“Não tivemos tempo para chorar a nossa dor”

Maria Bernardo, 63 anos, a professora aposentada reside em Goianésia-Go. Seus pais faleceram em 2020 acometidos pela COVID-19.

Um furacão ocorre em um curto período de tempo, porém, provoca estragos de terríveis proporções. 2019 foi um ano marcado pelo início dessa grande peste, COVID-19, como ficou conhecido e que pela sua dimensão e proporção que foi tombado, trouxe pânico para muitos e indiferença para outros, alguns pensavam que não se passava de notícias e dados exagerados e até mesmo fake news.

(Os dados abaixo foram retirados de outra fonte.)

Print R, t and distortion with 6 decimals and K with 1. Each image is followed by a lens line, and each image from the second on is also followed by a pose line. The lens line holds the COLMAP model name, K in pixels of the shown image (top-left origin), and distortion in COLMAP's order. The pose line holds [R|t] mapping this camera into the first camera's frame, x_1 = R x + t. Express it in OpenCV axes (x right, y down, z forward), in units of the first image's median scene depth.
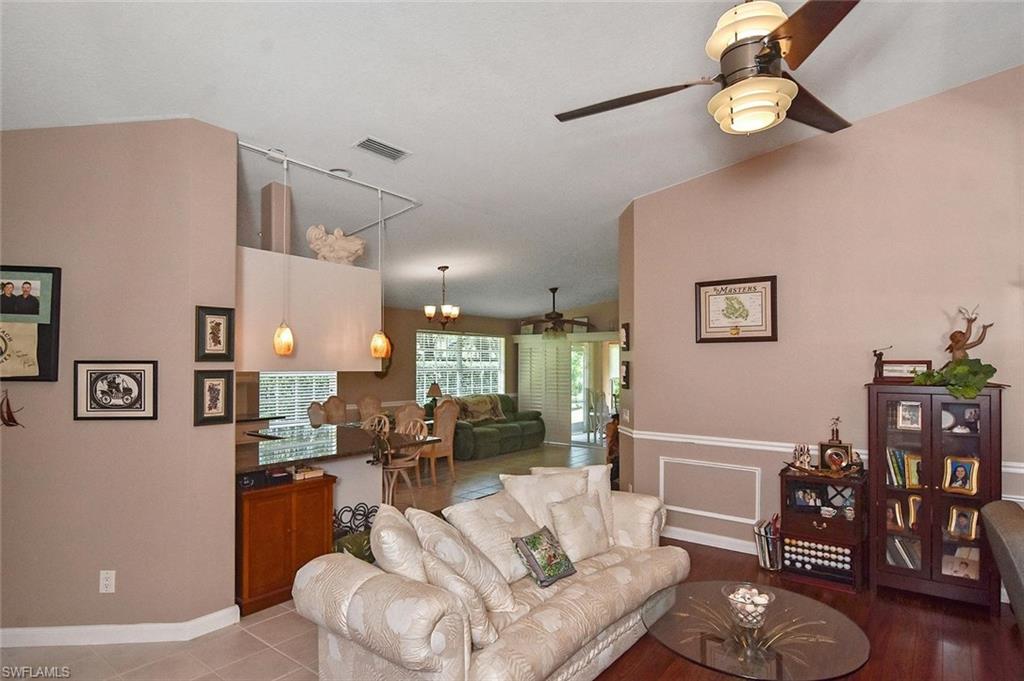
lens RADIAL K [[563.6, 0, 512.0], [0, 563.6, 340.5], [0, 0, 1]] dist [-0.003022, -0.000676]
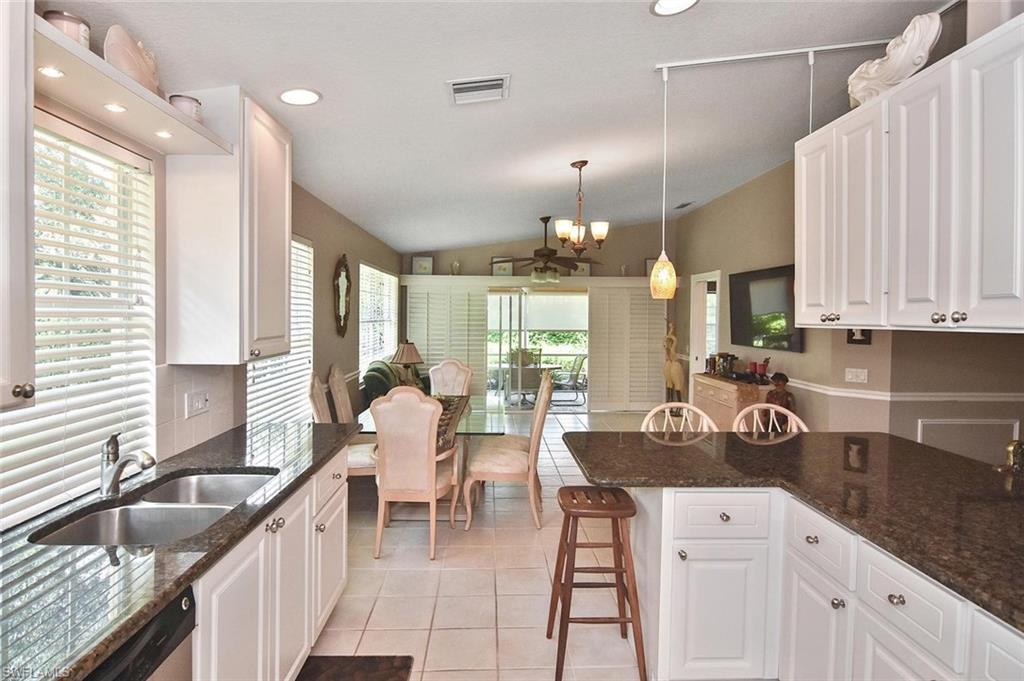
lens RADIAL K [[556.9, 0, 507.6], [0, 556.9, 318.9], [0, 0, 1]] dist [0.012630, -0.000309]
pose [[0.766469, 0.001897, 0.642278, -0.424389], [-0.034430, 0.998679, 0.038137, 0.018781], [-0.641357, -0.051345, 0.765522, 0.397360]]
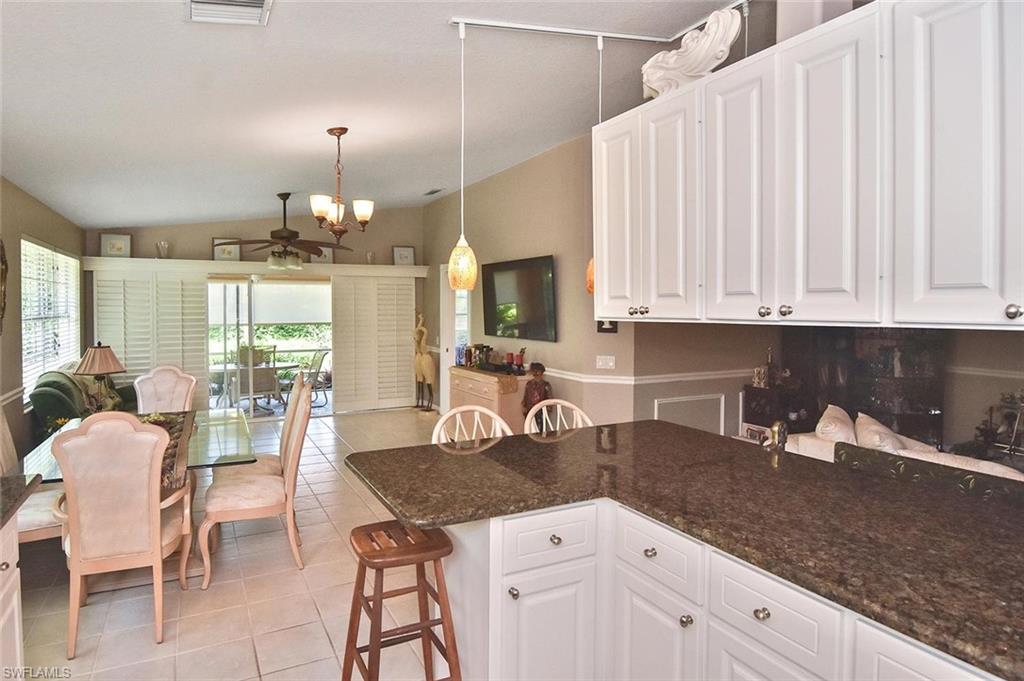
lens RADIAL K [[573.3, 0, 471.5], [0, 573.3, 313.4], [0, 0, 1]] dist [-0.005305, -0.002571]
pose [[0.438931, -0.013647, 0.898417, -0.406795], [-0.035345, 0.998848, 0.032441, 0.018449], [-0.897826, -0.045994, 0.437943, 0.451150]]
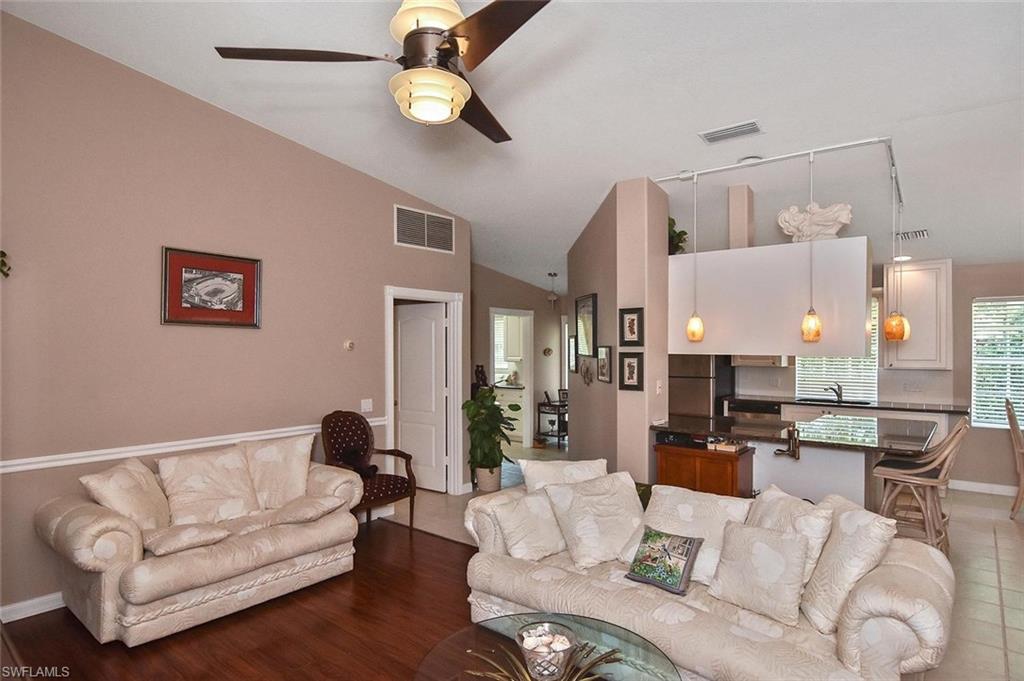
lens RADIAL K [[570.8, 0, 510.2], [0, 570.8, 347.9], [0, 0, 1]] dist [-0.008128, -0.002091]
pose [[-0.034067, 0.004698, -0.999409, 0.313827], [0.041180, 0.999146, 0.003293, 0.008097], [0.998571, -0.041044, -0.034231, 0.252122]]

Enquanto só ouvíamos falar dela, tudo parecia distante de nós, porém quando casos foram acontecendo em nossa cidade, bairro, a preocupação é o medo iam tomando conta de nossas emoções, pessoas trancadas em suas casas, sem poder sair para as inúmeras necessidades. Ninguém tinha informações concretas a respeito dessa enfermidade, muito menos a forma de contágio e tão pouco os medicamentos eficazes no combate desse mal. Foi algo tão impactante e ao mesmo tempo tenebroso que gerou polêmicas no Sistema de Saúde, na política, no meio social, enfim, nas diversas esferas da vida. De tudo acontecia e de nada se sabia. As coisas iam acontecendo e delas as experiências, trazendo aprendizado em algumas e prejuízos em outras. O fato é que nem os médicos se sentiam capacitados a lidar com a situação que se desenvolvia em uma velocidade alarmante.

Meu marido e eu fomos os primeiros da família a sermos sintomáticos do COVID-19. Fomos atendidos, medicados e posteriormente meu marido foi internado, esteve mais de uma semana sendo acompanhado por médicos, enfermeiros e fisioterapeutas. Enquanto éramos cuidados já de alta e em casa, meus pais começaram com sintomas de gripe e foram levados ao hospital para consulta. O médico plantonista prescreveu os medicamentos  como se fosse gripe e retornaram para casa (meus pais). Porém, na segunda-feira retornaram para uma consulta mais minuciosa e já foram internados. Foram submetidos a exames e os resultados mostraram que os seus pulmões já estavam com 85% de comprometimento. Foram imediatamente transferidos para a UTI.

                               Fonte: Acervo Pessoal

Meu pai com 92 anos de idade e minha mãe com 85 anos, já não tinham tanta resistência física para um tratamento mais agressivo, como era necessário.

    Após três dias na UTI, dia 13/09/2020 meu pai veio a óbito. Notícia que causou grande emoção a nossa família. Contudo, o momento era de ação para cuidar dos trâmites do funeral. Não tivemos tempo para chorar a nossa dor e nem os consolos de nossos amigos e conhecidos. A luta pela sobrevivência continuava e buscamos em Deus a força e a esperança de um milagre, especialmente pela nossa mãe que se encontra na UTI. Estávamos unidos (cinco irmãos), em orações e apoio mútuo por meio de informações, recebendo alimentos, chás, tudo que alguém sabia que era bom para a imunidade, era compartilhado entre nós. Nossa família estava na expectativa de um milagre e ficamos frustrados, recebi uma ligação do hospital para comparecer no mesmo, ao chegar recebi a notícia do óbito da minha mãe (24/09/2020).

                                                                                              Fonte: acervo pessoal 

    Nós que éramos uma família de cinco irmãos e nossos pais vivos até então, de uma forma brusca nos encontramos desprotegidos, tristes e impotentes. Todos os membros da minha família, inclusive dos irmãos, seus cônjuges e filhos, foram acometidos do vírus, alguns em estágios mais graves, outros menos, mas não houve novos casos de óbito. Trazendo à memória esses momentos de grande sofrimento, angústias e perdas, é como descortinar uma página de nossa história que ficou congelada no tempo. Foram dias difíceis, de grandes desafios mas de aprendizados também. Fomos tomados de empatia e amor pelo nosso próximo, pois estávamos no mesmo barco e naufragando; tentando nos salvar mutuamente. A tristeza passa, a dor suaviza, a esperança renasce e o amor prevalece! Assim nos apresenta a vida! Viva a vida com intensidade!